The alleged victim took the stand as the prosecution's first witness and told jurors about the night she claims she was forced into sex acts, after being arrested by Henri Bart Larue.
 
"I was scared. I'm in a dark alley, there's an 8-foot wall on this side," she told the jury. "The alley seemed like a mile long."      
 
The woman claims Larue raped her on the way to jail and even laughed when it was all over.
 
"He turned back around, with this smile on his face, and said, 'I can't believe you actually did it,'" she testified. "I felt a million different emotions. I felt degraded. I felt filthy. I felt used. I felt scared."
 
The woman often broke down as she described details of the incident that she first told police, and then Channel 9 about nearly two years ago.
 
"The only thing I could think of was him hitting me or shooting me or something," the woman said.
 
In the courtroom the woman's supporters sat arm-in-arm.
 
On the other side of the courtroom Larue's family, including his wife, sat and listened.
 
"He swore an oath to protect and serve.
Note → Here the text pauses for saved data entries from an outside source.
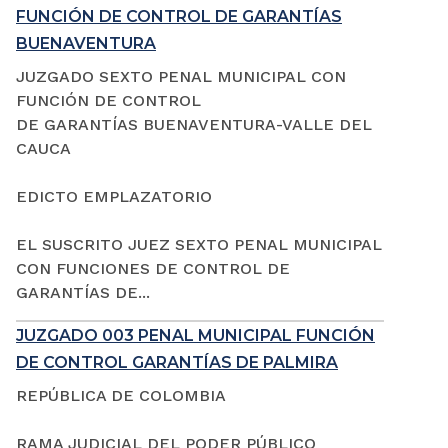
FUNCIÓN DE CONTROL DE GARANTÍAS
BUENAVENTURA
JUZGADO SEXTO PENAL MUNICIPAL CON
FUNCIÓN DE CONTROL
DE GARANTÍAS BUENAVENTURA-VALLE DEL
CAUCA
EDICTO EMPLAZATORIO
EL SUSCRITO JUEZ SEXTO PENAL MUNICIPAL
CON FUNCIONES DE CONTROL DE
GARANTÍAS DE...
JUZGADO 003 PENAL MUNICIPAL FUNCIÓN
DE CONTROL GARANTÍAS DE PALMIRA
REPÚBLICA DE COLOMBIA
RAMA JUDICIAL DEL PODER PÚBLICO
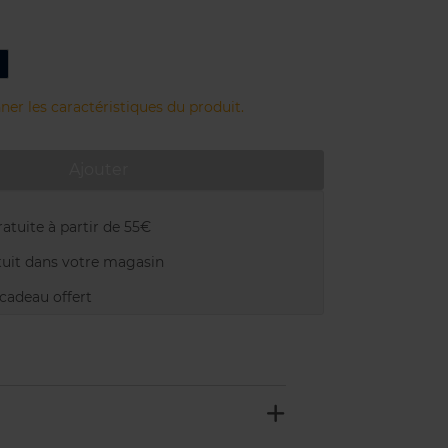
3
Deep
N
Blue
ner les caractéristiques du produit.
Ajouter
atuite à partir de 55€
uit dans votre magasin
adeau offert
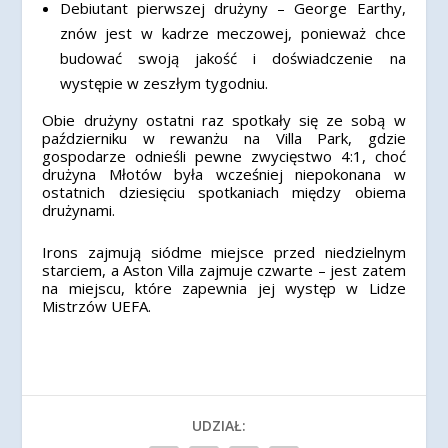
Debiutant pierwszej drużyny – George Earthy,
znów jest w kadrze meczowej, ponieważ chce
budować swoją jakość i doświadczenie na
występie w zeszłym tygodniu.
Obie drużyny ostatni raz spotkały się ze sobą w
październiku w rewanżu na Villa Park, gdzie
gospodarze odnieśli pewne zwycięstwo 4:1, choć
drużyna Młotów była wcześniej niepokonana w
ostatnich dziesięciu spotkaniach między obiema
drużynami.
Irons zajmują siódme miejsce przed niedzielnym
starciem, a Aston Villa zajmuje czwarte – jest zatem
na miejscu, które zapewnia jej występ w Lidze
Mistrzów UEFA.
UDZIAŁ:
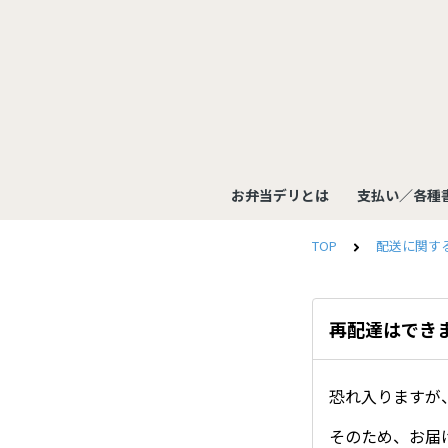
お弁当デリとは
支払い／各種
TOP
配送に関す
再配達はでき
恐れ入りますが
そのため、お届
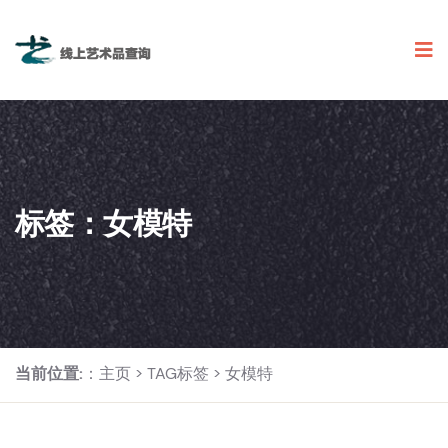
标签：女模特
当前位置:
：
主页
>
TAG标签
> 女模特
Not only did he fail to protect (the alleged victim), he sexually battered her. The only thing he served was his own selfishness," assistant state attorney Nick Camuccio said during the trial.
 
Larue's attorneys spent much of the afternoon trying to pick apart the woman's story, saying part of her story don't add up.
 
"(She) didn't give one version of events, two versions of events -- she gave four different versions of what happened to four different people," said defense attorney Tom Jerla.
 
The defense repeatedly highlighted how the victim called Channel 9 while waiting for Leesburg police to come and take her statement about the alleged assault the following day.
 
She told jurors she didn't want the incident "swept under the rug."
 
She fired back at Larue's defense team, who tried to pick apart her recollection of events and her actions afterwards.
           
"I am sorry you can't understand that, because you are not the victim of a rape," she told defense attorneys.